B cells entering pancreatic islets in NOD mice become CD20-negative plasma cells. A: Proportion of total B cells in pancreatic islet–associated leukocytes from 7- or 13-week-old untreated NOD female mice. B: Proportion of total B cells in pancreatic islet–associated leukocytes from 7- or 13-week-old NOD female mice treated 2 weeks earlier with anti-CD20. Noted statistical significance values in A and B were determined by ANOVA analyses. C: Pancreatic islet–infiltrating B cells in 13-week-old untreated NOD control mice acquire a CD20-negative phenotype (right panel). B cells in PLNs were assessed as a CD20-staining positive control (left panel). Flow cytometric profiles are shown for B220 gated cells. D: CD20-negative pancreatic islet–associated B cells in untreated NOD mice convert to a CD138-positive plasma cell phenotype (right panel). B cells in PLNs were analyzed as a control (left panel).

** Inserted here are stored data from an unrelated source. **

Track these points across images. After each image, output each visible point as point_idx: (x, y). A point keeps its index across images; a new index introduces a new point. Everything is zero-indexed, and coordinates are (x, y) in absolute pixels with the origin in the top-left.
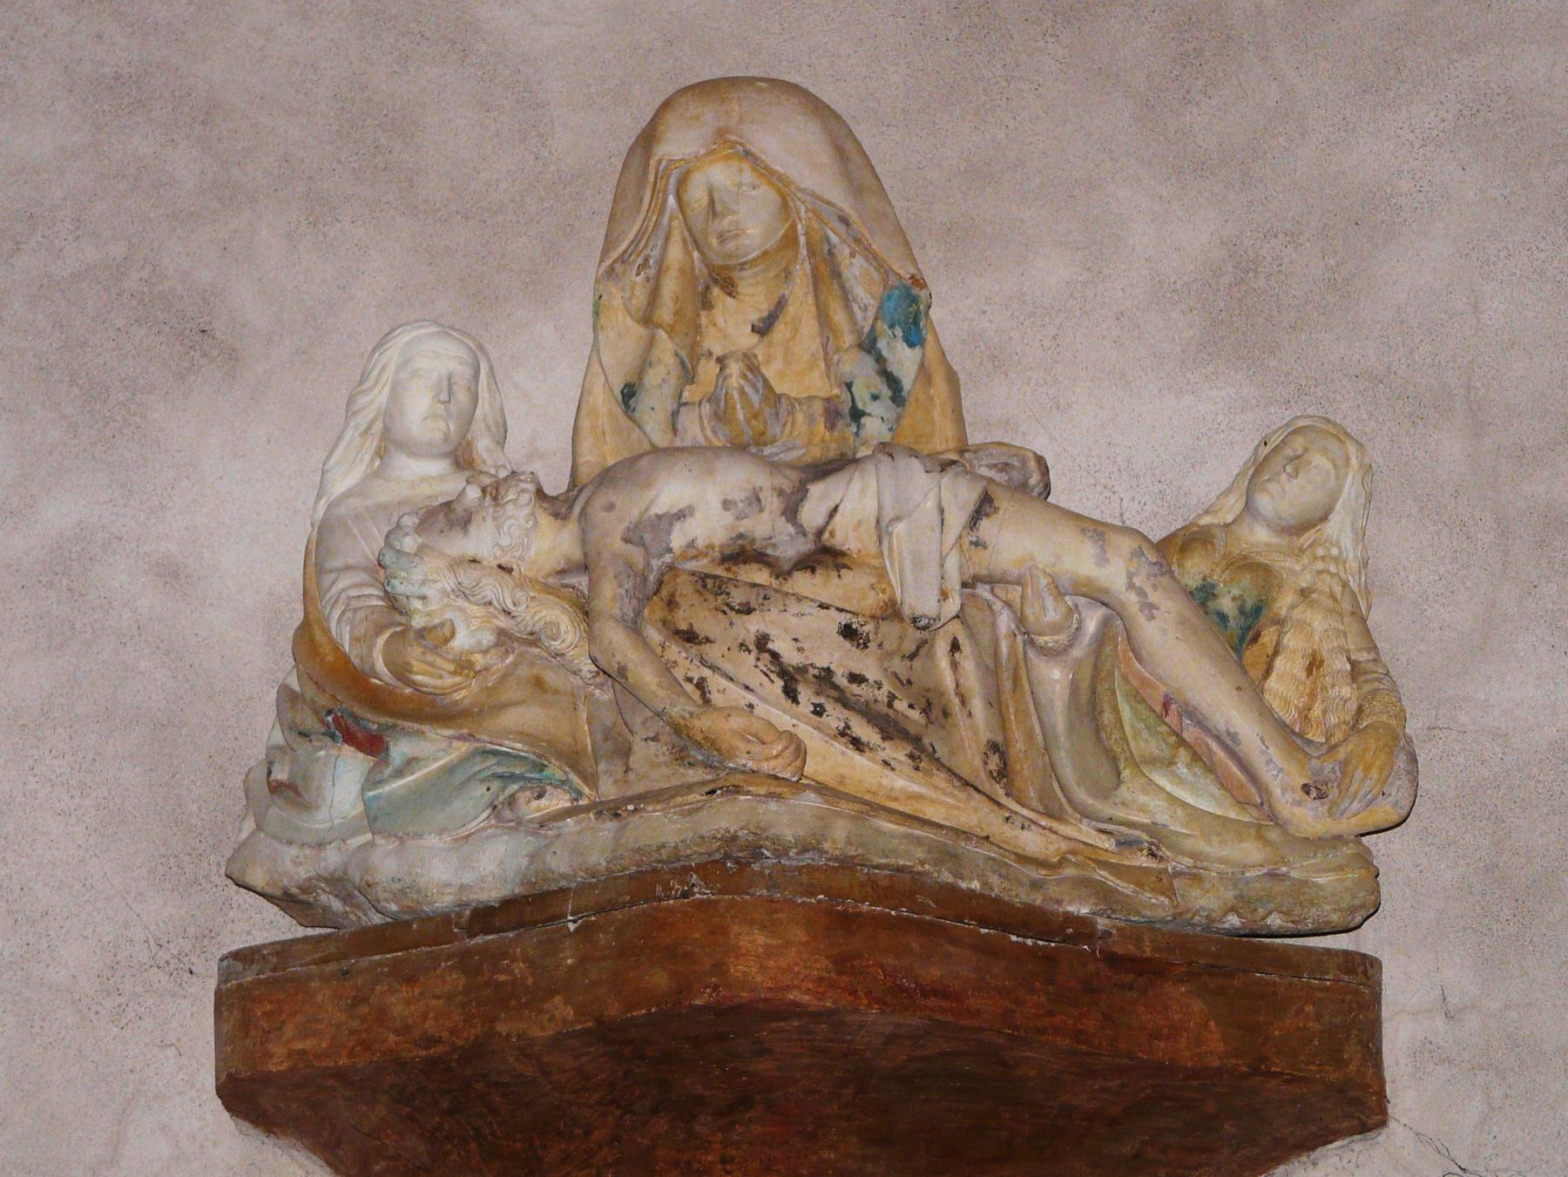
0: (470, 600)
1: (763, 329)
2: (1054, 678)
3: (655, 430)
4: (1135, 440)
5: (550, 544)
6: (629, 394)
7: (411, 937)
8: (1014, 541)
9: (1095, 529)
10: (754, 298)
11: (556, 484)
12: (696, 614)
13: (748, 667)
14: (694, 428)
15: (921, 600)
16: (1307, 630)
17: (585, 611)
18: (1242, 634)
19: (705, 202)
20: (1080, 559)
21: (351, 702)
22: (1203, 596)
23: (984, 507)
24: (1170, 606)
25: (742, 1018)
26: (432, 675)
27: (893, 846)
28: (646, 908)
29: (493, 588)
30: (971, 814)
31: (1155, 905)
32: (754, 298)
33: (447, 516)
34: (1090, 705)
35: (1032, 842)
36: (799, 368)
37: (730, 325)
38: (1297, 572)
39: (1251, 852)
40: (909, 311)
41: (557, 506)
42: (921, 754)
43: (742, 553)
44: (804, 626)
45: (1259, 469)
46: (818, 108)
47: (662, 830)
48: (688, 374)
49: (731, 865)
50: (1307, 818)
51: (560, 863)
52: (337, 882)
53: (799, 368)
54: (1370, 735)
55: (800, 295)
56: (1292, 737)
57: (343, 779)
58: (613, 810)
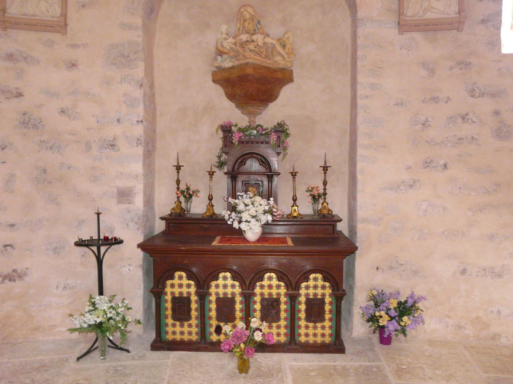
0: (228, 44)
1: (249, 24)
2: (270, 50)
3: (241, 31)
4: (275, 30)
5: (233, 41)
6: (239, 29)
7: (224, 70)
8: (267, 40)
9: (273, 39)
10: (248, 22)
11: (234, 36)
12: (244, 46)
13: (247, 50)
14: (244, 31)
15: (260, 44)
16: (288, 46)
17: (236, 45)
18: (284, 46)
19: (77, 333)
20: (272, 41)
21: (220, 53)
22: (281, 43)
23: (265, 37)
24: (278, 44)
25: (247, 75)
26: (225, 51)
27: (258, 62)
28: (241, 67)
29: (229, 44)
30: (264, 60)
31: (277, 66)
32: (248, 22)
33: (226, 39)
34: (272, 52)
35: (268, 62)
36: (251, 27)
37: (246, 24)
38: (287, 42)
39: (284, 62)
40: (259, 22)
41: (234, 38)
42: (260, 56)
43: (247, 41)
44: (251, 46)
45: (284, 34)
46: (252, 7)
47: (242, 62)
48: (243, 28)
49: (247, 64)
50: (288, 60)
51: (235, 64)
52: (219, 66)
53: (251, 27)
54: (292, 53)
55: (251, 21)
56: (287, 54)
57: (219, 58)
58: (238, 60)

Flow cytometric profiles are shown for B220 gated cells.

FIG. 5.

Both Tregs and diabetogenic BDC2.5 clonotypic CD4 T cells expand within PLNs of NOD mice depleted of FO B cells by anti-CD20 treatment. Beginning at 4 weeks of age, NOD females received two injections at a 21-day interval of the CD20-specific or control antibody and at 4–7 days after the second treatment, were assessed for numbers of (A) total CD4 T cells, (B) BDC2.5 clonotypic cells by specific tetramer staining, and (C) Tregs within PLNs. Noted statistical significance values were determined by ANOVA analyses. Aby, antibody.

FIG. 6.

Coablation of Tregs abrogates the diabetes protective effects of selectively eliminating FO B cells in pre-IAA onset NOD mice. Anti-CD20 or control antibody treatment was initiated in 10-week-old NOD female mice typed to be IAA negative, with a subset also injected at 2-week intervals with a CD25-specific antibody to deplete Tregs. Compared with controls, diabetes development was significantly decreased only in NOD mice treated with anti-CD20 alone (P = 0.0175, Kaplan-Meier analyses). T1D, type 1 diabetes.